CONSIGNES À SUIVRE:
**1.** Recopiez mot pour mot le passage du texte sur la vie d'Arturo Gatti qui s'ouvre sur les mots contenant « Jacques Pothier, un » et se clôt sur « plusieurs fois exprimées. ».
**2.** Selon le texte sur la vie d'Arturo Gatti, pourquoi les lourdeurs de style du livre n'ont-elles pas agacé l'auteur de la critique ? Répondez en une à trois phrases.

TEXTE PRÉSENTÉ:
==*==

À un moment donné, assis dans le salon, j'ai lâché «wow»! J'étais en train de lire le chapitre sur le neuvième round du premier combat entre Arturo Gatti et Micky Ward et j'étais non seulement dans le ring avec les deux hommes, j'étais dans leur cerveau endolori, dans leur foie matraqué, dans leurs tripes et je partageais leur instinct de survie.

J'étais plongé dans ce brasier sans me soucier des coupures faites par les éditeurs pour que le livre, dense et bouleversant, tienne dans 502 pages. Et si parfois, certaines lourdeurs dans le style auraient pu m'agacer dans un autre livre, cette fois, elles ne faisaient que mieux faire entrer en moi la tragédie noire d'Arturo Gatti.

Jacques Pothier, un passionné pur et dur, a quitté deux emplois bien tranquilles à CKRS et comme facteur au Saguenay, où il a vécu pendant 18 ans, et il a pondu une formidable biographie de Stéphane Ouellet. Mais Ouellet, il le connaissait bien. Quand il s'est lancé à la recherche d'Arturo Gatti, il partait vers un boxeur qu'il avait admiré. Il a vite réalisé que c'est un terrible roman noir qu'il devrait écrire. Arturo Gatti était un alcoolique défoncé et un drogué et toxicomane profondément malheureux. Avec des tendances suicidaires plusieurs fois exprimées.

==*==

Entrées de la collection
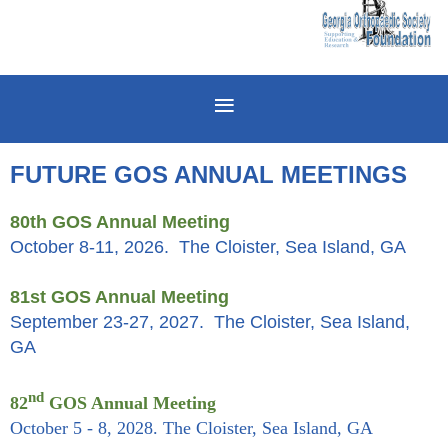
FUTURE GOS ANNUAL MEETINGS
80th GOS Annual Meeting
October 8-11, 2026. The Cloister, Sea Island, GA
81st GOS Annual Meeting
September 23-27, 2027. The Cloister, Sea Island,
GA
nd
82
GOS Annual Meeting
October 5 - 8, 2028. The Cloister, Sea Island, GA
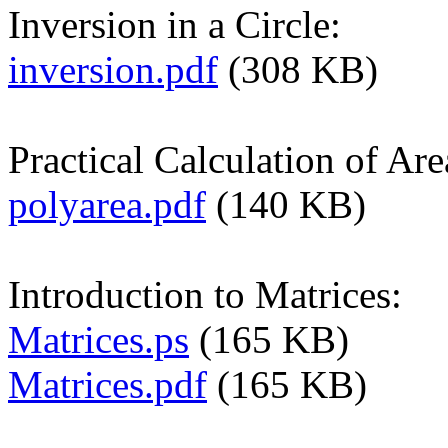
Inversion in a Circle:
inversion.pdf
(308 KB)
Practical Calculation of Ar
polyarea.pdf
(140 KB)
Introduction to Matrices:
Matrices.ps
(165 KB)
Matrices.pdf
(165 KB)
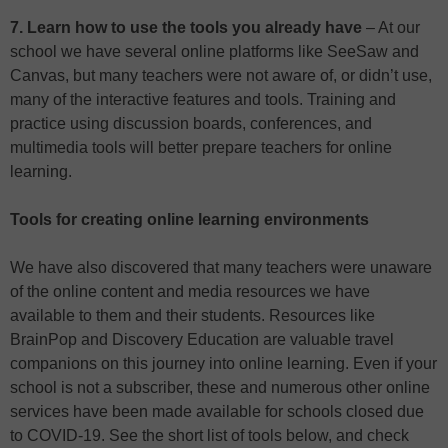
7. Learn how to use the tools you already have
– At our
school we have several online platforms like SeeSaw and
Canvas, but many teachers were not aware of, or didn’t use,
many of the interactive features and tools. Training and
practice using discussion boards, conferences, and
multimedia tools will better prepare teachers for online
learning.
Tools for creating online learning environments
We have also discovered that many teachers were unaware
of the online content and media resources we have
available to them and their students. Resources like
BrainPop and Discovery Education are valuable travel
companions on this journey into online learning. Even if your
school is not a subscriber, these and numerous other online
services have been made available for schools closed due
to COVID-19. See the short list of tools below, and check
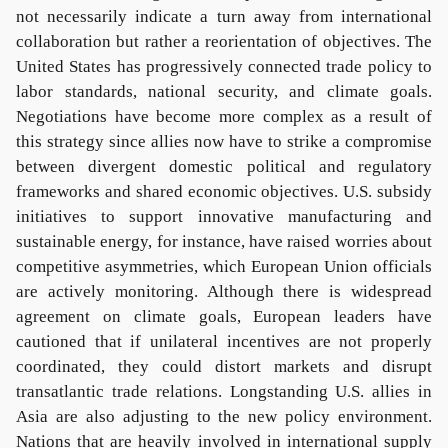
not necessarily indicate a turn away from international
collaboration but rather a reorientation of objectives. The
United States has progressively connected trade policy to
labor standards, national security, and climate goals.
Negotiations have become more complex as a result of
this strategy since allies now have to strike a compromise
between divergent domestic political and regulatory
frameworks and shared economic objectives. U.S. subsidy
initiatives to support innovative manufacturing and
sustainable energy, for instance, have raised worries about
competitive asymmetries, which European Union officials
are actively monitoring. Although there is widespread
agreement on climate goals, European leaders have
cautioned that if unilateral incentives are not properly
coordinated, they could distort markets and disrupt
transatlantic trade relations. Longstanding U.S. allies in
Asia are also adjusting to the new policy environment.
Nations that are heavily involved in international supply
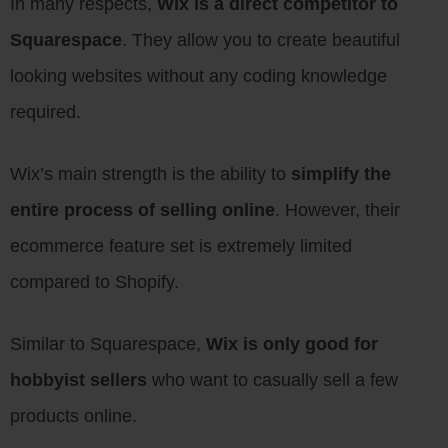
In many respects,
Wix is a direct competitor to
Squarespace
. They allow you to create beautiful
looking websites without any coding knowledge
required.
Wix’s main strength is the ability to
simplify the
entire process of selling online
. However, their
ecommerce feature set is extremely limited
compared to Shopify.
Similar to Squarespace,
Wix is only good for
hobbyist sellers
who want to casually sell a few
products online.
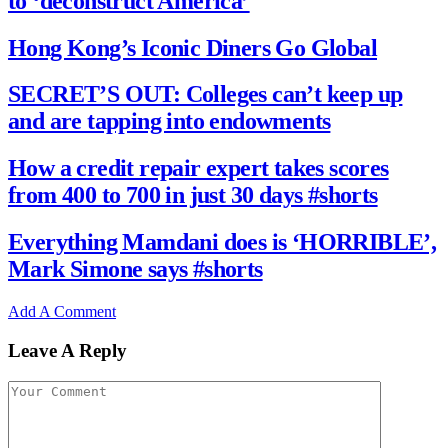
to ‘deconstruct America’
Hong Kong’s Iconic Diners Go Global
SECRET’S OUT: Colleges can’t keep up
and are tapping into endowments
How a credit repair expert takes scores
from 400 to 700 in just 30 days #shorts
Everything Mamdani does is ‘HORRIBLE’,
Mark Simone says #shorts
Add A Comment
Leave A Reply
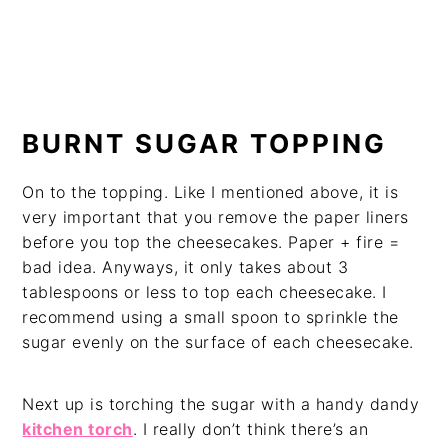
BURNT SUGAR TOPPING
On to the topping. Like I mentioned above, it is
very important that you remove the paper liners
before you top the cheesecakes. Paper + fire =
bad idea. Anyways, it only takes about 3
tablespoons or less to top each cheesecake. I
recommend using a small spoon to sprinkle the
sugar evenly on the surface of each cheesecake.
Next up is torching the sugar with a handy dandy
kitchen torch
. I really don’t think there’s an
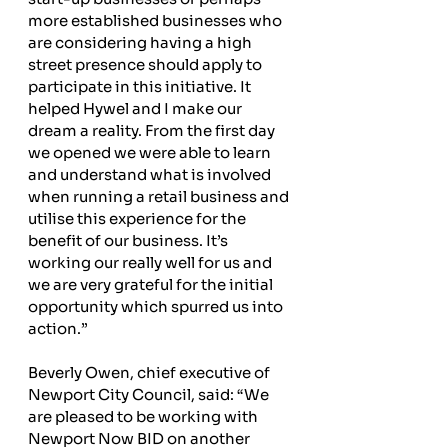
more established businesses who 
are considering having a high 
street presence should apply to 
participate in this initiative. It 
helped Hywel and I make our 
dream a reality. From the first day 
we opened we were able to learn 
and understand what is involved 
when running a retail business and 
utilise this experience for the 
benefit of our business. It’s 
working our really well for us and 
we are very grateful for the initial 
opportunity which spurred us into 
action.”
Beverly Owen, chief executive of 
Newport City Council, said: “We 
are pleased to be working with 
Newport Now BID on another 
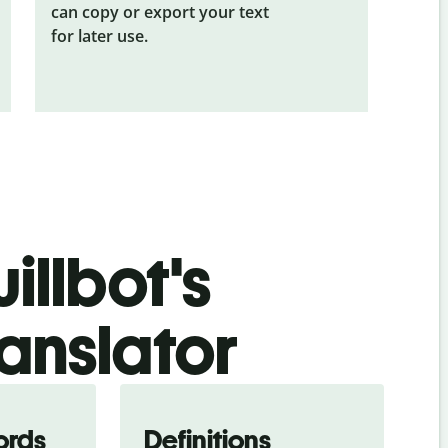
can copy or export your text
for later use.
illbot's
ranslator
ords
Definitions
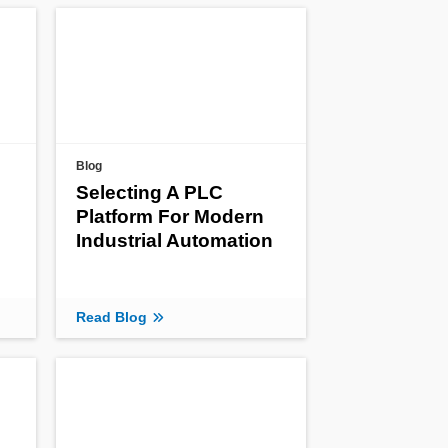
Blog
Selecting A PLC
Platform For Modern
Industrial Automation
Read Blog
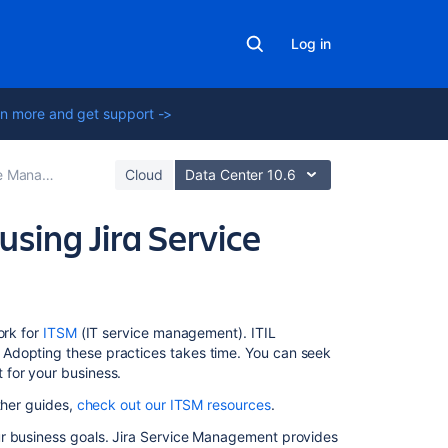
Log in
n more and get support ->
best practices
Cloud
Data Center 10.6
using Jira Service
In
ork for
ITSM
(IT service management). ITIL
this
Adopting these practices takes time. You can seek
section
 for your business.
ther guides,
check out our ITSM resources
.
Fulfilling
service
ur business goals. Jira Service Management provides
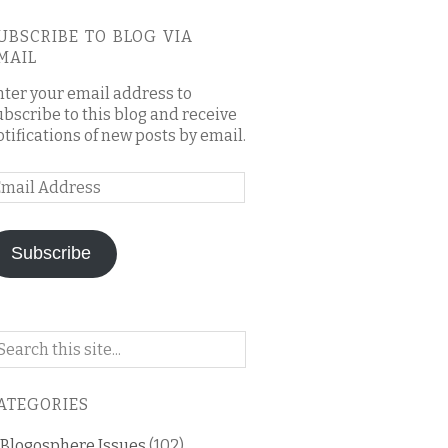
UBSCRIBE TO BLOG VIA
MAIL
nter your email address to
ubscribe to this blog and receive
otifications of new posts by email.
mail
ddress
Subscribe
arch
n
is
ATEGORIES
og
Blogosphere Issues
(102)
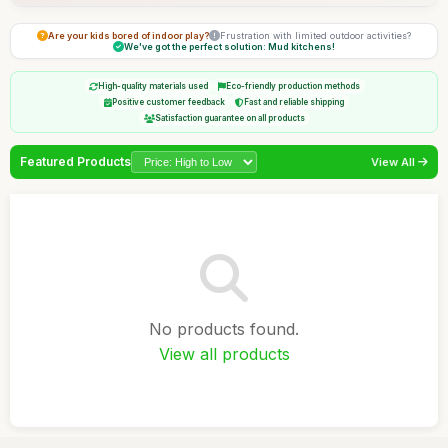
Are your kids bored of indoor play?
Frustration with limited outdoor activities?
We've got the perfect solution: Mud kitchens!
High-quality materials used
Eco-friendly production methods
Positive customer feedback
Fast and reliable shipping
Satisfaction guarantee on all products
Featured Products
View All
No products found.
View all products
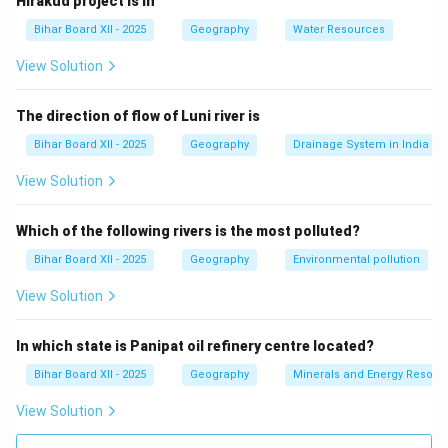
Hirakud project is in
(C) पर्यटन नगर:
This is incorrect as Singrauli is not known
Bihar Board XII - 2025
Geography
Water Resources
as a tourist city.
(D) इनमें से कोई नहीं:
This is incorrect.
View Solution
Step 3: Conclusion.
The correct answer is
(B) खनन नगर
, as Singrauli is
The direction of flow of Luni river is
primarily known for its mining activities.
Bihar Board XII - 2025
Geography
Drainage System in India
View Solution
Download Solution in PDF
Which of the following rivers is the most polluted?
Bihar Board XII - 2025
Geography
Environmental pollution
View Solution
In which state is Panipat oil refinery centre located?
Bihar Board XII - 2025
Geography
Minerals and Energy Resour
View Solution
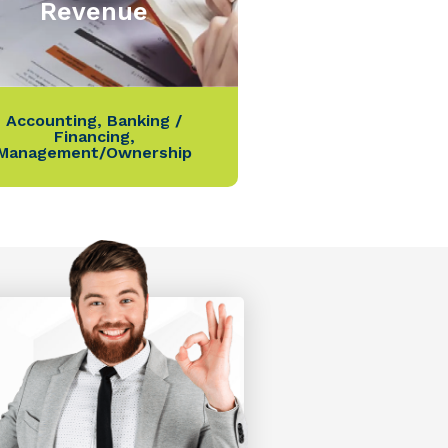
Revenue
Accounting
,
Banking /
Financing
,
Management/Ownership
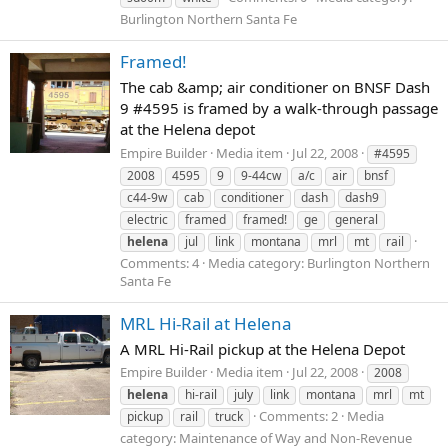
Burlington Northern Santa Fe
Framed!
The cab &amp; air conditioner on BNSF Dash
9 #4595 is framed by a walk-through passage
at the Helena depot
Empire Builder
Media item
Jul 22, 2008
#4595
2008
4595
9
9-44cw
a/c
air
bnsf
c44-9w
cab
conditioner
dash
dash9
electric
framed
framed!
ge
general
helena
jul
link
montana
mrl
mt
rail
Comments: 4
Media category: Burlington Northern
Santa Fe
MRL Hi-Rail at Helena
A MRL Hi-Rail pickup at the Helena Depot
Empire Builder
Media item
Jul 22, 2008
2008
helena
hi-rail
july
link
montana
mrl
mt
Comments: 2
Media
pickup
rail
truck
category: Maintenance of Way and Non-Revenue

==*==

CORRIGÉ DE L'EXERCICE:
**1.**
Jacques Pothier, un passionné pur et dur, a quitté deux emplois bien tranquilles à CKRS et comme facteur au Saguenay, où il a vécu pendant 18 ans, et il a pondu une formidable biographie de Stéphane Ouellet. Mais Ouellet, il le connaissait bien. Quand il s'est lancé à la recherche d'Arturo Gatti, il partait vers un boxeur qu'il avait admiré. Il a vite réalisé que c'est un terrible roman noir qu'il devrait écrire. Arturo Gatti était un alcoolique défoncé et un drogué et toxicomane profondément malheureux. Avec des tendances suicidaires plusieurs fois exprimées.

**2.** Cette fois, ces lourdeurs ne faisaient que mieux faire entrer en lui la tragédie noire d'Arturo Gatti. Dans un autre livre, elles auraient pu l'agacer.